SAPS
Automatic Interactive Evaluation for Large Language Models with State Aware Patient Simulator
Venue: ArXiv
Paper: arXiv
Overview
SAPS focuses on clinical consultation, where the agent role-plays based on real hospital cases to assess whether the doctor can accurately diagnose the condition.
SAPS introduces State Tracking and Memory Bank mechanisms, forcing the patient simulator to decide "how much information to give" or "whether to refuse to answer" based strictly on the doctor's performance.
Key Features
It uses specific Prompts to judge in three stages:
- Broad Category (Stage I): Classify the doctor's questions into Inquiry, Advice, Demand, Other Topic or End
- Specificity (Stage II): Determine the question is specific or broad
- Relevance (Stage III): Extract relevant information from the complete medical record
Based on the final state obtained by the State Tracker, SAPS selects the corresponding state_instruction prompt to generate the patient response.
How It Works
- Load a Real Case Profile: Selects a patient case (medical record) as the simulation “ground truth”.
- Track the Doctor’s Intent (State Tracking): For each doctor turn, classifies the utterance type and checks whether it is specific enough to answer.
- Retrieve Only Relevant Evidence (Memory Bank): When needed, extracts the most relevant fragment(s) from the full medical record; otherwise withholds details to avoid over-disclosure.
- Route to a State-Specific Behavior Prompt: Chooses a response policy/instruction prompt based on the final state (what to disclose / how to respond).
- Generate Response with Conversation Context: Produces the patient reply conditioned on the selected instruction and multi-turn history, then updates the dialogue memory for the next turn.
Usage
CLI
uv run python -m examples.simulate client=saps therapist=user
Python
from omegaconf import OmegaConf
from patienthub.clients import get_client
config = OmegaConf.create(
{
"agent_type": "saps",
"model_type": "OPENAI",
"model_name": "gpt-4o",
"temperature": 0.7,
"max_tokens": 1024,
"max_retries": 3,
"data_path": "data/characters/SAPS.json",
"data_idx": 0,
}
)
client = get_client(configs=config, lang="en")
client.set_therapist({"name": "Doctor"})
response = client.generate_response(
"Could you describe your main symptoms and when they started?"
)
print(response)
Configuration
| Option | Description | Default |
|---|---|---|
data_path | Path to character file | data/characters/SAPS.json |
data_idx | Character index | 0 |
Character Data Format
{
"id": 539,
"patient_info": "Female, 62 years old, recurrence of symmetrical facial features three years post soft palate adhesion surgery. Normal jaw opening and mouth opening type, postoperative changes to the soft palate, no obvious masses, local scarring, local induration, ill-defined margins, no tenderness, no ulceration or bleeding, no erythema, intact permanent dentition, and no other apparent abnormalities.

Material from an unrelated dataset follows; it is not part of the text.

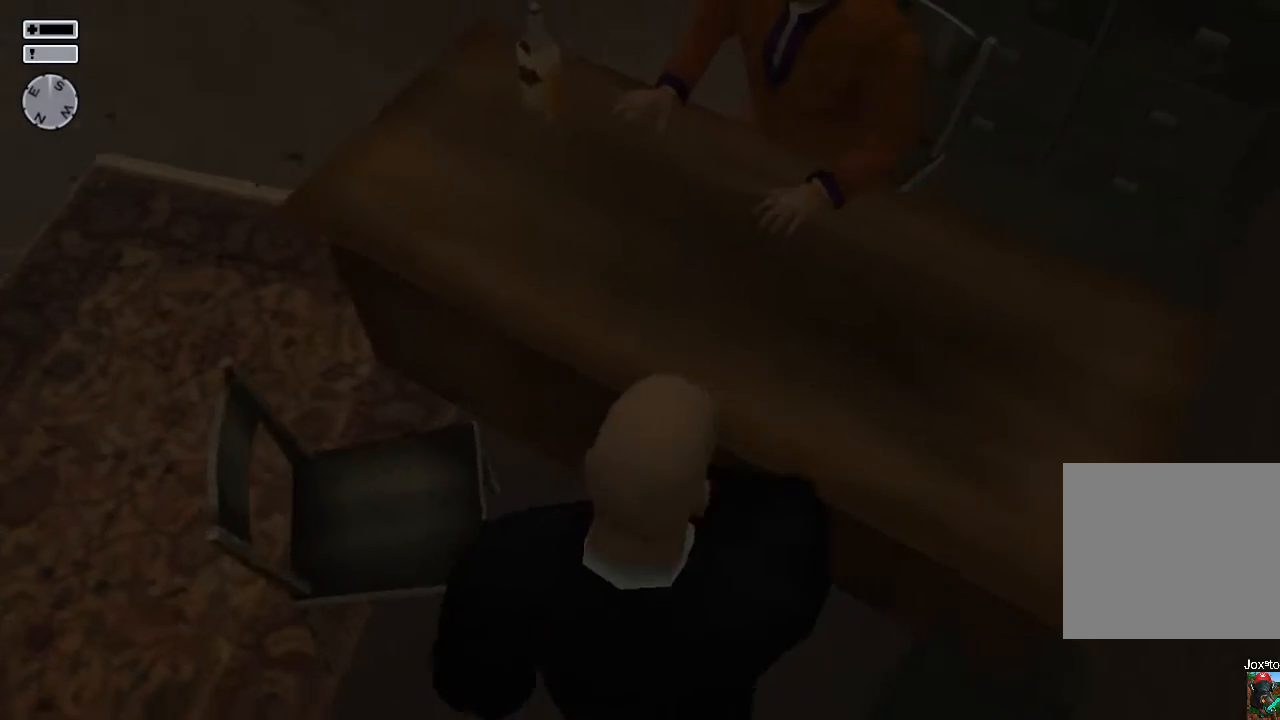
{"buttons": [], "left_stick": "down-left", "right_stick": "up", "events": [[100, "right_stick", "center"], [317, "right_stick", "up"], [467, "left_stick", "down-left"]]}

Several nodules less than 1 cm in diameter palpable in the submandibular area, no enlarged lymph nodes in the neck. Blood work dated 2015-09-16 05:29: White blood cell count 7.4 x 10^9/L (N); red blood cell count 3.44 x10^12/L (L); hemoglobin 103 g/L (L); hematocrit 0.304 (L); platelet count 236 x10^9/L (N); segmented neutrophils 63.5% (N). Serum chemistry dated 2015-09-16 07:17: serum potassium 3.11 mmol/L (L); serum sodium 144 mmol/L (N); serum chloride 107 mmol/L (H). Examination: Histological cryosection Result: “IIB” lymph node with tumor tissue present (+).Examination: Histological cryosection Specimens examined: LN \"Submandibular 1\" (one), \"Submandibular 2\" (one), both negative (-)"
}
Resources
Two Doctor LLMs Test Sets
data/resources/SAPS/HospitalCases.json(In Chinese): Includes 50 real hospital cases.
data/resources/SAPS/MedicalExam.json(In English): Includes 150 cases selected from MedQA, MedMCQA, MMLU, SelfExam, and QMAX.